### Exercise description
Apart from the pictures, every line below is to be set down exactly.

### Data supplied
#####
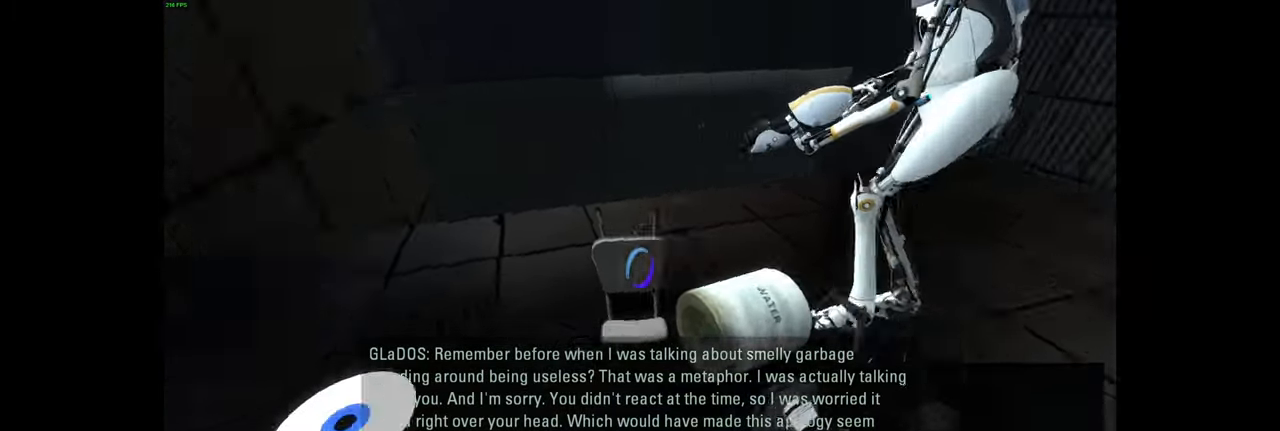
{"keys": [], "mouse": [], "events": [[350, "e", "down"], [450, "e", "up"]]}
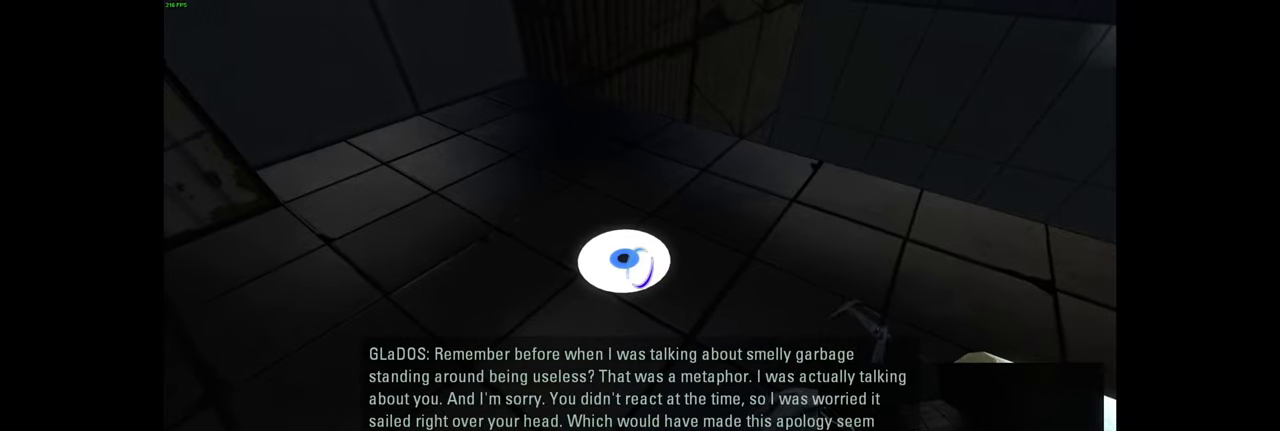
{"keys": [], "mouse": [], "events": [[133, "e", "down"], [216, "e", "up"]]}
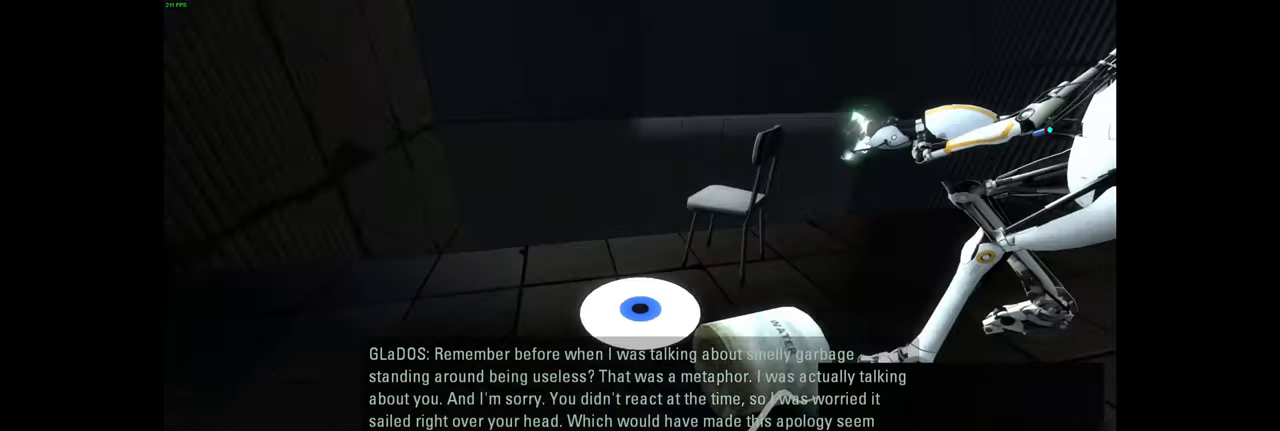
{"keys": ["d", "w"], "mouse": [], "events": [[433, "d", "down"], [466, "w", "down"]]}
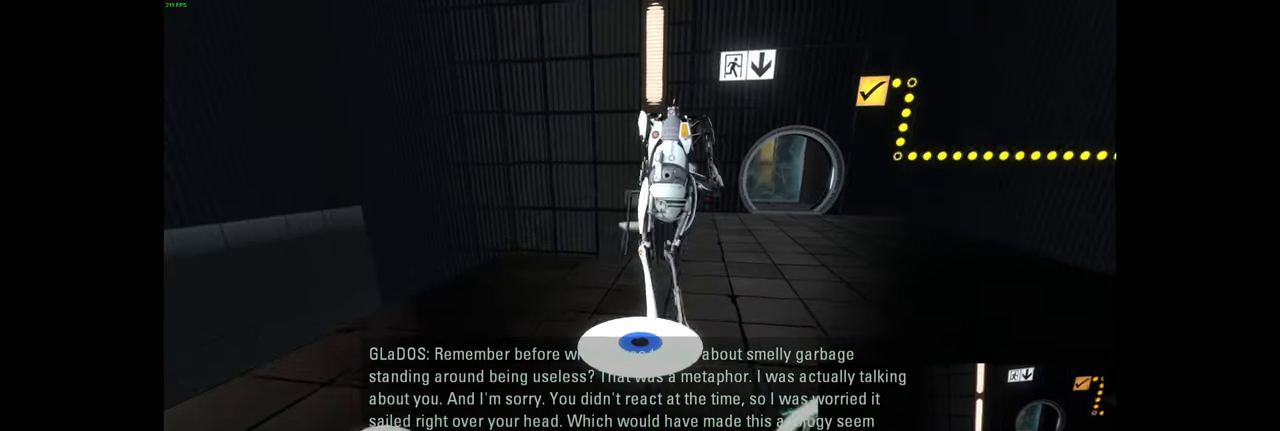
{"keys": ["w"], "mouse": [], "events": [[33, "d", "up"], [250, "d", "down"], [350, "d", "up"]]}
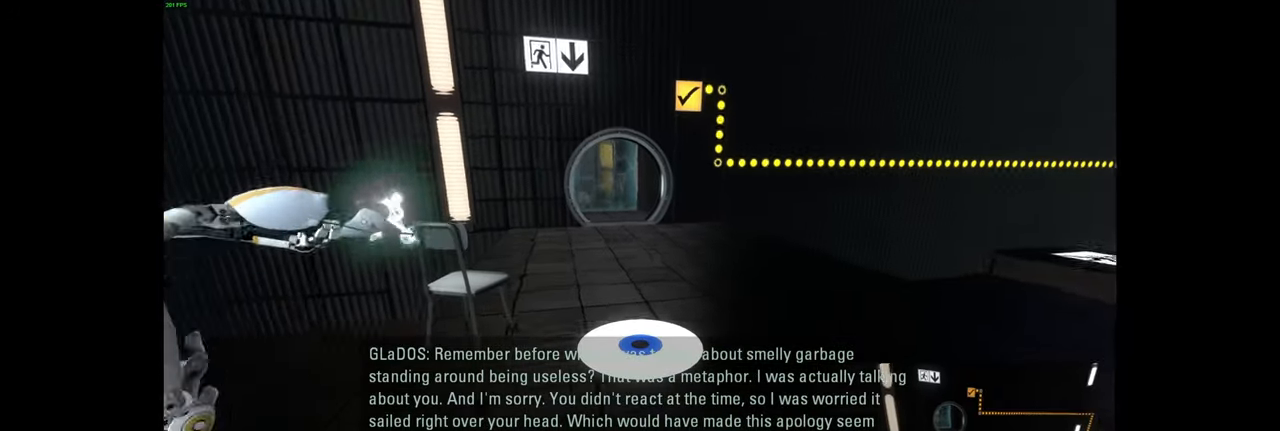
{"keys": ["d", "w"], "mouse": [], "events": [[33, "d", "down"], [100, "d", "up"], [150, "w", "up"], [316, "w", "down"], [416, "d", "down"]]}
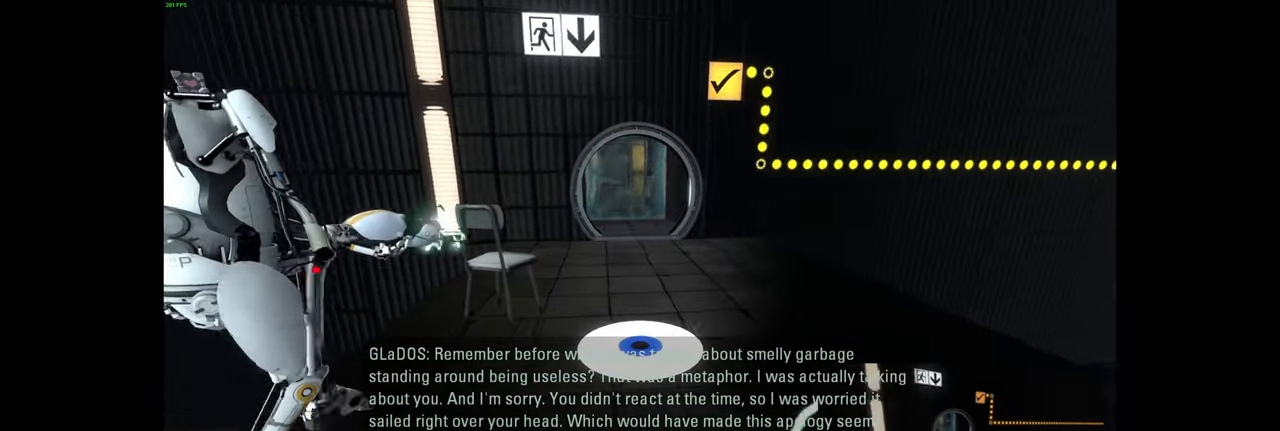
{"keys": ["w"], "mouse": [], "events": [[16, "ctrl", "down"], [66, "ctrl", "up"], [66, "d", "up"], [116, "tab", "down"], [200, "tab", "up"]]}
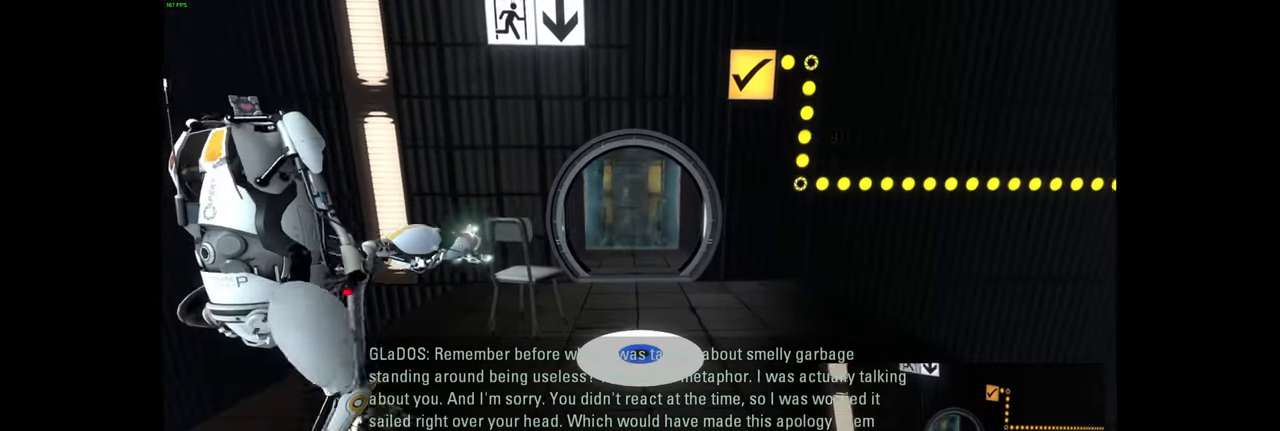
{"keys": ["w"], "mouse": [], "events": []}
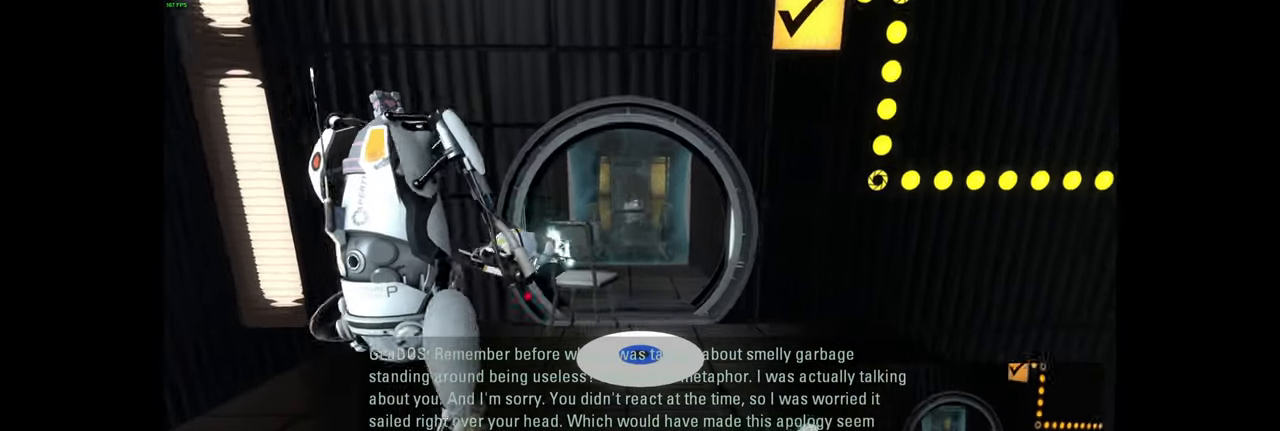
{"keys": ["w"], "mouse": [], "events": []}
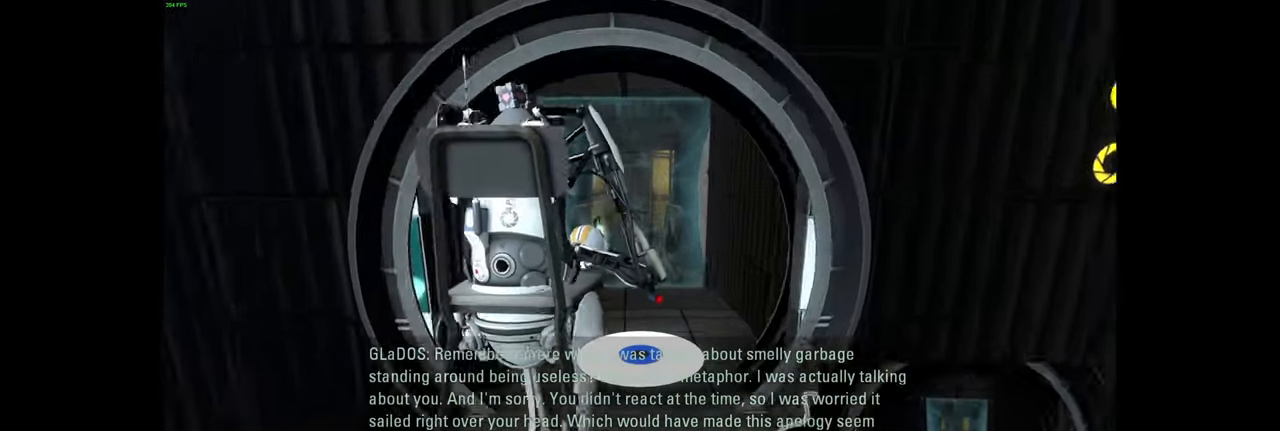
{"keys": ["w"], "mouse": [], "events": []}
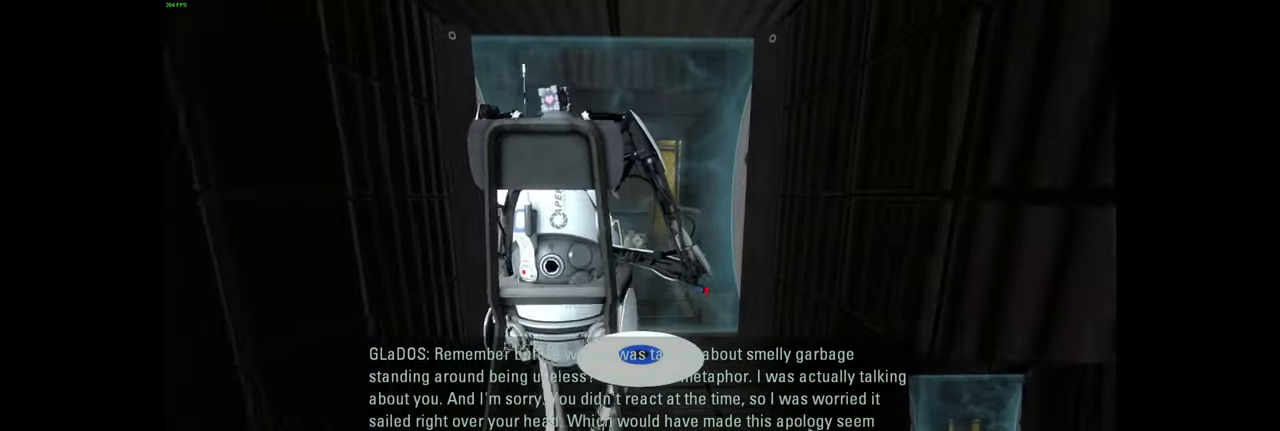
{"keys": ["w"], "mouse": [], "events": [[16, "d", "down"], [100, "d", "up"]]}
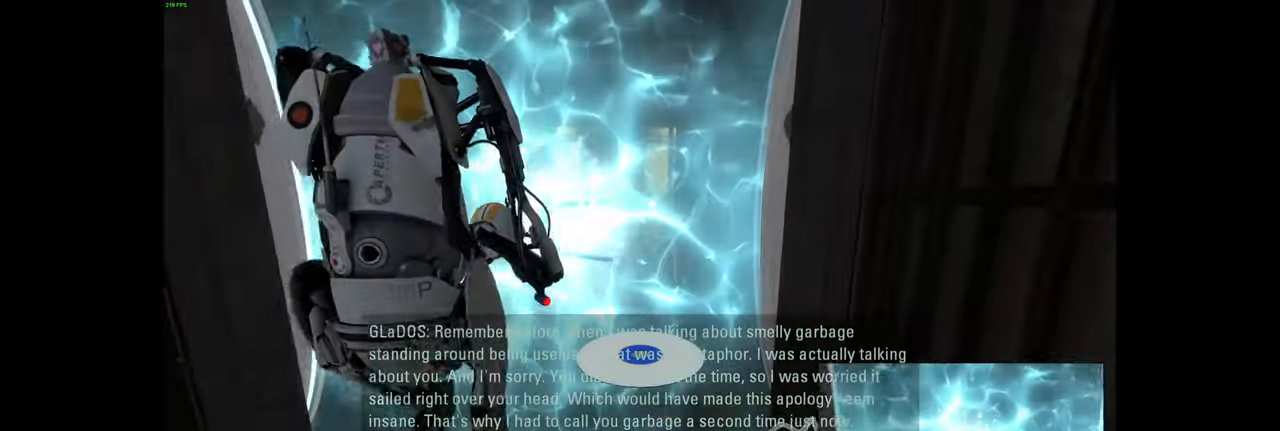
{"keys": ["d"], "mouse": [], "events": [[300, "w", "up"], [484, "d", "down"]]}
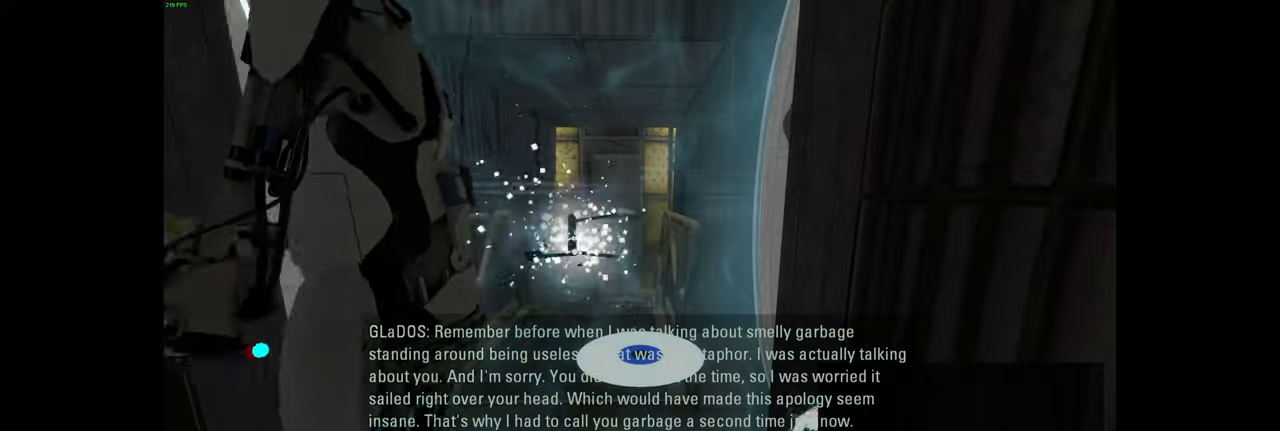
{"keys": [], "mouse": [], "events": [[17, "d", "up"], [300, "d", "down"], [350, "d", "up"]]}
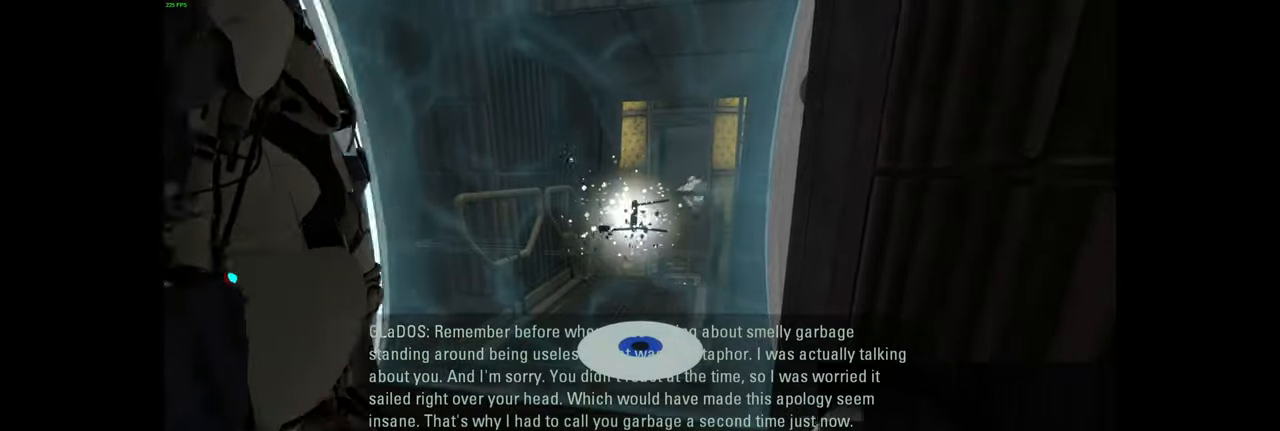
{"keys": [], "mouse": [], "events": []}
#####
### Your response
{"keys": [], "mouse": [], "events": [[350, "e", "down"], [450, "e", "up"]]}
{"keys": [], "mouse": [], "events": [[133, "e", "down"], [216, "e", "up"]]}
{"keys": ["d", "w"], "mouse": [], "events": [[433, "d", "down"], [466, "w", "down"]]}
{"keys": ["w"], "mouse": [], "events": [[33, "d", "up"], [250, "d", "down"], [350, "d", "up"]]}
{"keys": ["d", "w"], "mouse": [], "events": [[33, "d", "down"], [100, "d", "up"], [150, "w", "up"], [316, "w", "down"], [416, "d", "down"]]}
{"keys": ["w"], "mouse": [], "events": [[16, "ctrl", "down"], [66, "ctrl", "up"], [66, "d", "up"], [116, "tab", "down"], [200, "tab", "up"]]}
{"keys": ["w"], "mouse": [], "events": []}
{"keys": ["w"], "mouse": [], "events": []}
{"keys": ["w"], "mouse": [], "events": []}
{"keys": ["w"], "mouse": [], "events": [[16, "d", "down"], [100, "d", "up"]]}
{"keys": ["d"], "mouse": [], "events": [[300, "w", "up"], [484, "d", "down"]]}
{"keys": [], "mouse": [], "events": [[17, "d", "up"], [300, "d", "down"], [350, "d", "up"]]}
{"keys": [], "mouse": [], "events": []}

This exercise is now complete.